“Quando avremo asciugato le lacrime, la politica dovrà darsi da fare per ricostruire nel rispetto delle regole”. E’ la promessa del presidente del Senato, Pietro Grasso, al termine dei funerali di stato delle vittime del terremoto che ha sconvolto l’Italia centrale. Ai media ha raccontato che mentre sorvolava in elicottero i paesini distrutti, il suo pensiero è andato alla tragedia del Belice. Sceso a terra ha incontrato i parenti delle vittime. Nei loro occhi, oltre alla tristezza, c’è tanta rabbia. Un’anziana terremotata, rivolgendosi alla seconda carica dello Stato, ha detto: “Devi smuovere tutto”. La risposta è stata: “Deve cambiare completamente il modo di affrontare queste cose. Noi abbiamo avuto L’Aquila. È stato fatto un decreto legge, poi trasformato in legge, per il rischio sismico, non solo in Abruzzo ma in tutta Italia. Questo progetto di analisi e di programmazione è stato finanziato, si e lavorato per capire la natura geologica del territorio, le priorità, gli interventi da fare.
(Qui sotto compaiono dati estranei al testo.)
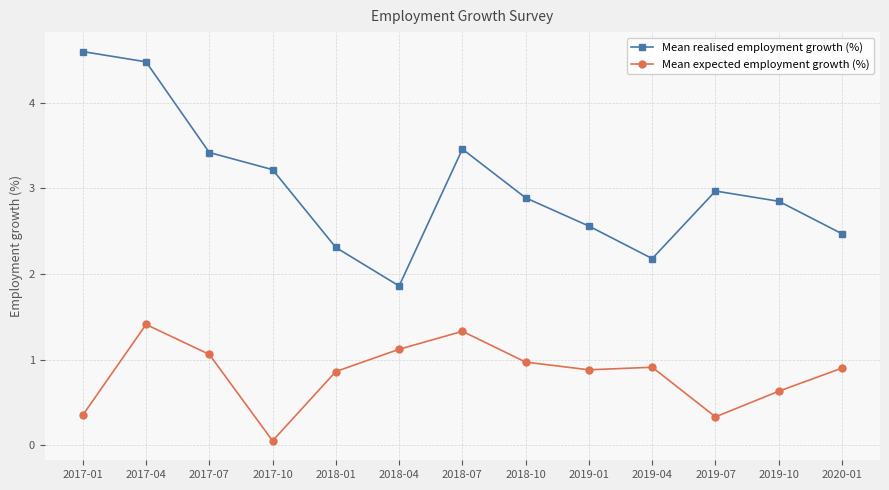

How many lines are shown in the chart?

2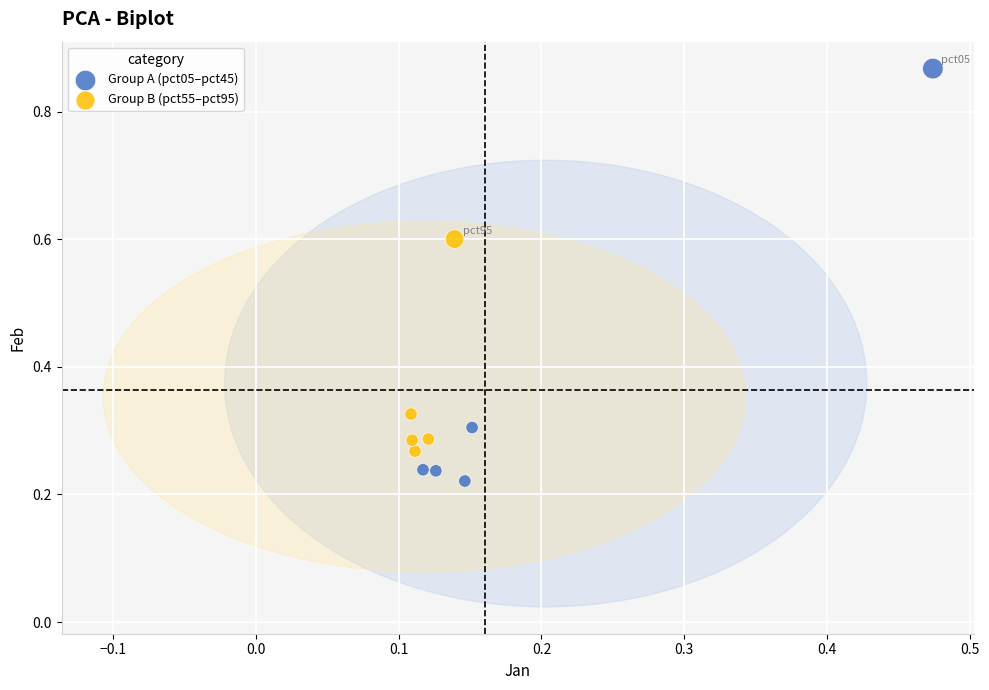

Which series has the widest spread of Y values?

Group A (pct05–pct45)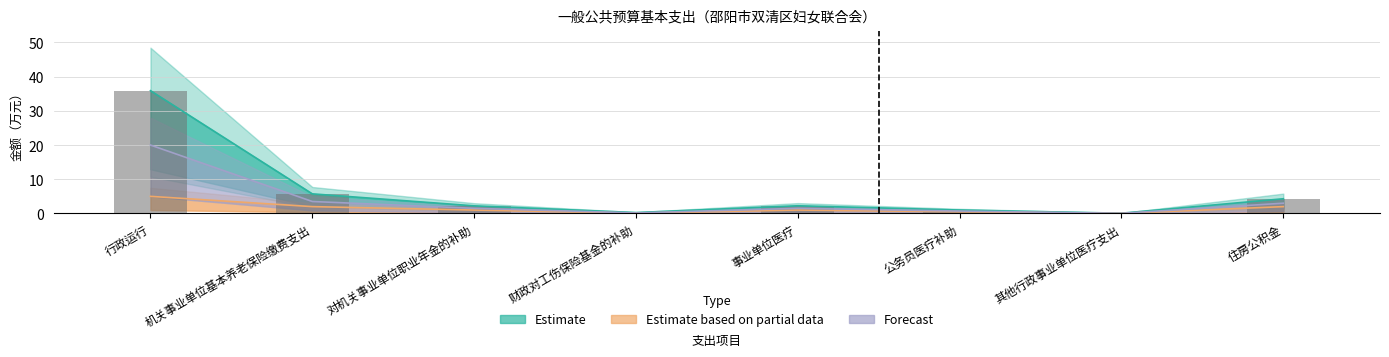

What is the value of the Estimate based on partial data bar at the 8th from the left?

2.0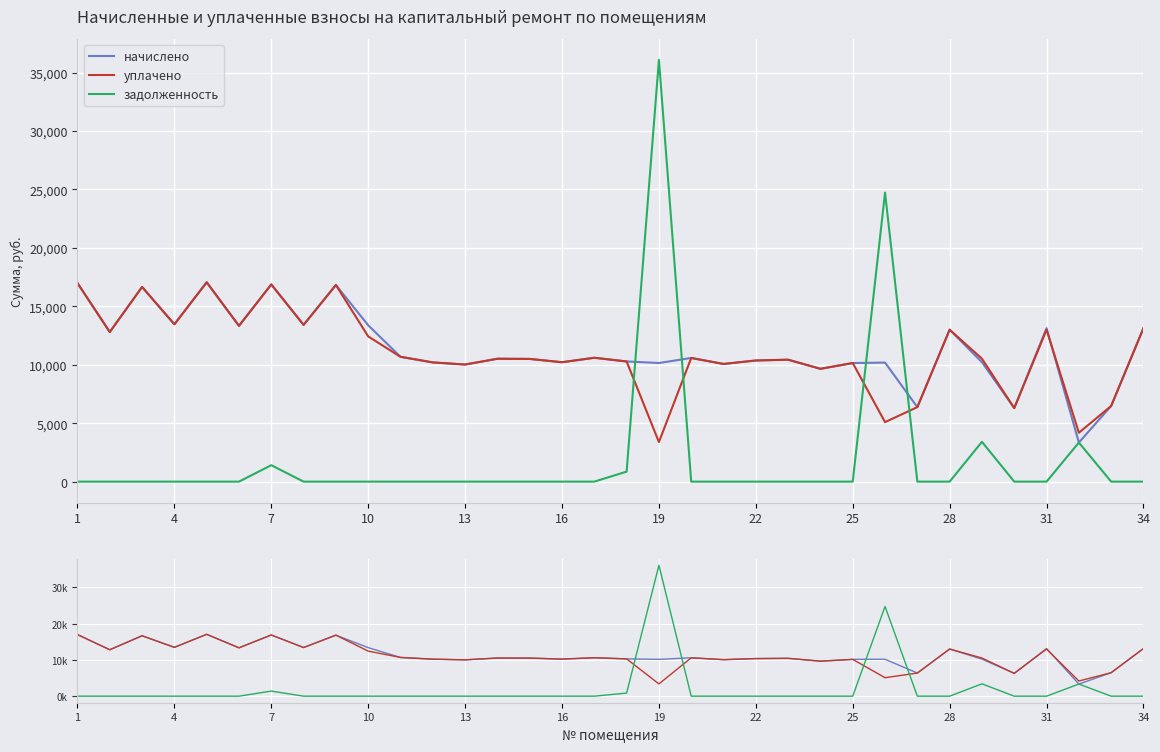

Is the value of начислено at 1 greater than the value of задолженность at 22?

Yes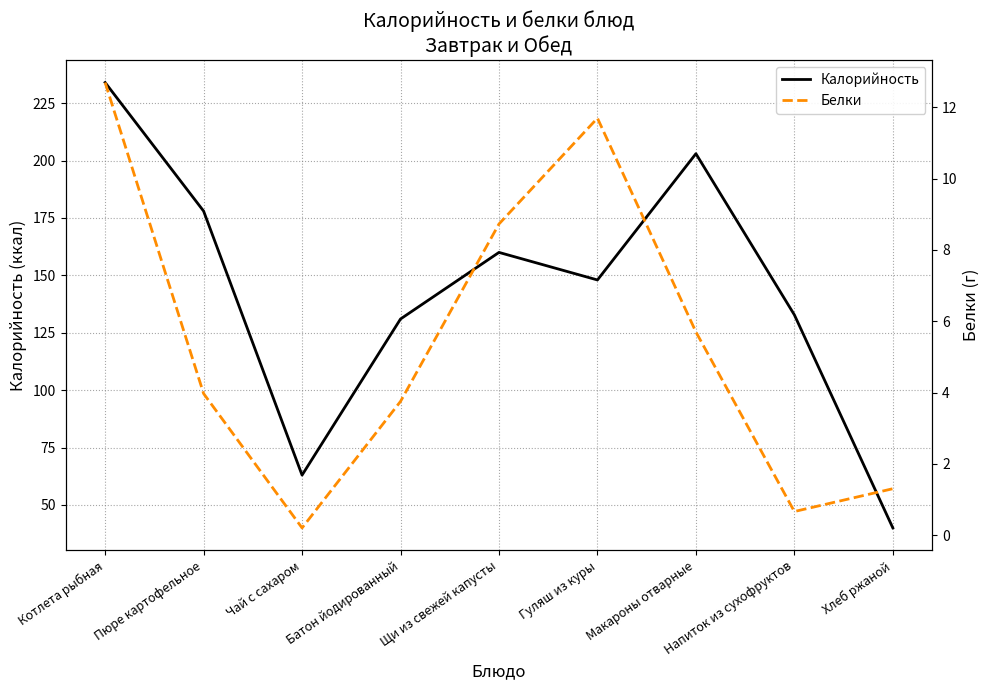

How many interior local valleys does the Калорийность series have?

2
Però, se poi gli interventi non si fanno a regola d’arte per il rischio sismico tutto questo non è servito a niente allora”.
Tra le testimonianze, quella di un ex agente di scorta, incontrato alla cerimonia, che piangeva un suo caro, ucciso dal terremoto: “Non vogliamo disperdere la nostra comunità. Non vogliamo vedere andare via i nostri giovani. Ma anche gli anziani che ne sono parte integrante. Non vi scordate di noi quando i riflettori saranno spenti. Siamo nelle mani dello Stato”. Poi, un altro appello, ripetuto anche ad Amatrice: “Qui l’autunno non c’è. Fra 15 giorni arriva l’inverno” si raccomandano.
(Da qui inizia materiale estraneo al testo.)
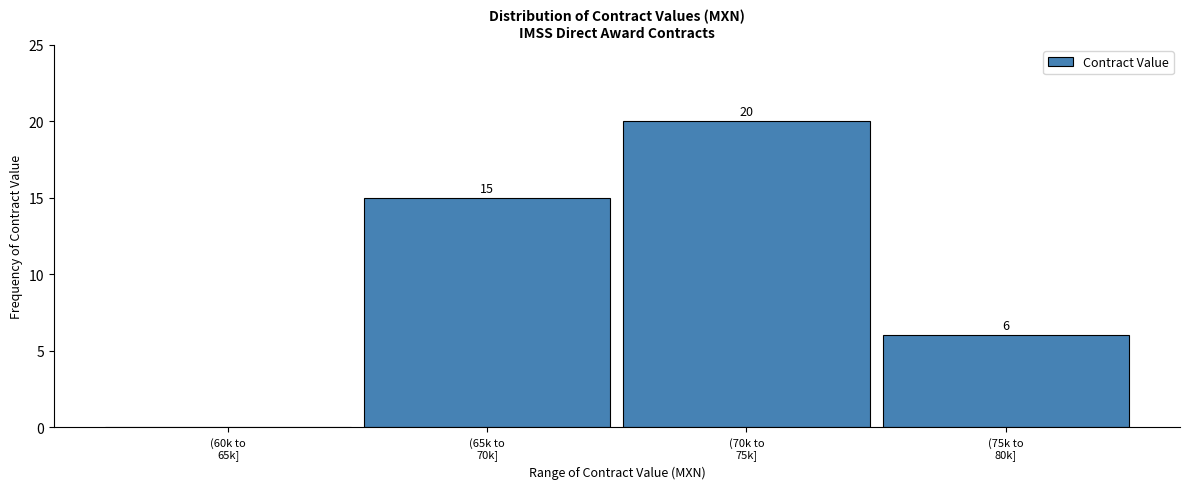

What is the greatest value displayed?

20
Dopo aver sostato davanti alla scuola elementare Capranica, ristrutturata ma crollata per la scossa del 24 agosto, Grasso ha affermato: “Non è possibile continuare con queste cose. Noi abbiamo avuto il Belice, io ero un ragazzo ma ancora paghiamo le accise per quei terremotati. Ci sono state commissioni d’inchiesta e tante parole. Abbiamo avuto l’Irpinia. Poi l’Aquila. Ma se poi i primi a cadere sono gli edifici simbolo dello Stato, la scuola, l’ospedale, la caserma dei carabinieri, vuol dire che siamo un Paese generoso nella solidarietà, ma non siamo in grado di seguire le regole”. Tuttavia “la prima grande opera pubblica è mettere in sicurezza il Paese. I controlli vanno avviati per tempo senza aspettare le indagini”. Perché “quando i riflettori si spengono sul terremoto – sottolinea -, possono esserci imprenditori tentati di diventare criminali e criminali che possono diventare imprenditori”.
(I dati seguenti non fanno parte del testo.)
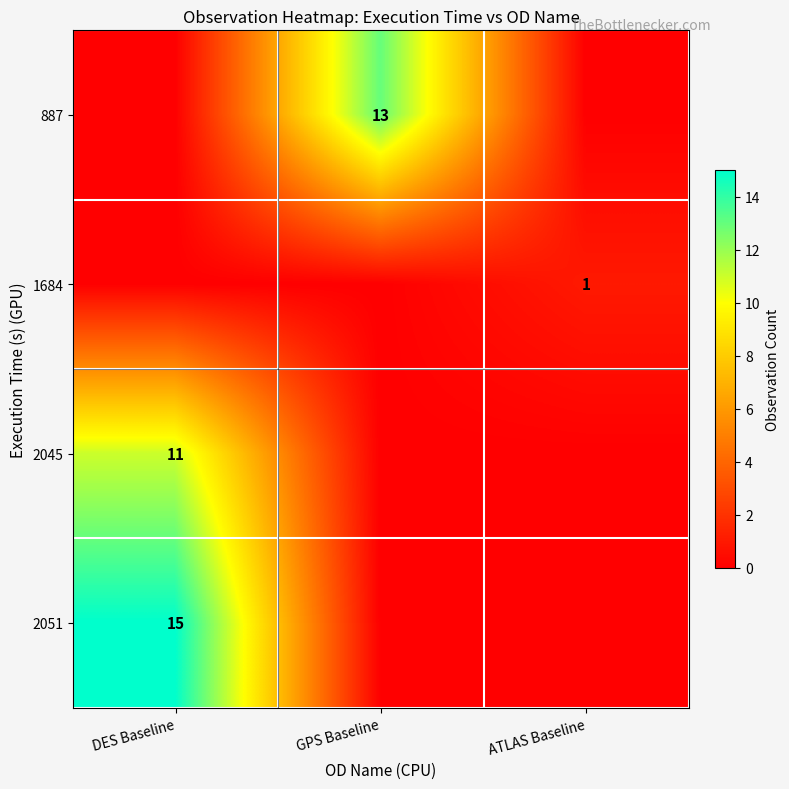

True or false: 1684 has a value of 1 at ATLAS Baseline.

True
Una paura comune a tutti gli abitanti della zona. Potrebbe capitare, infatti, che il terremoto si trasformi in un business, e che l’emergenza possa far nascere speculazioni a discapito della sicurezza. Su questo Grasso è durissimo: “Mai più scuole di sabbia”. Riferendosi a quella di Amatrice, osserva: “Se verranno accertate responsabilità di qualche imprenditore, questi non avrà più diritto di esercitare l’attività. Apprezzo la decisione del sindaco di costituirsi parte civile nell’inchiesta”. E ancora: “Dobbiamo trovare risorse e persone oneste che pensino che questi interventi servono a salvare la vita di altre persone». Infine l’invito alla politica a stare unita e a andare incontro alle richieste dei cittadini che «vogliono restare sul territorio”.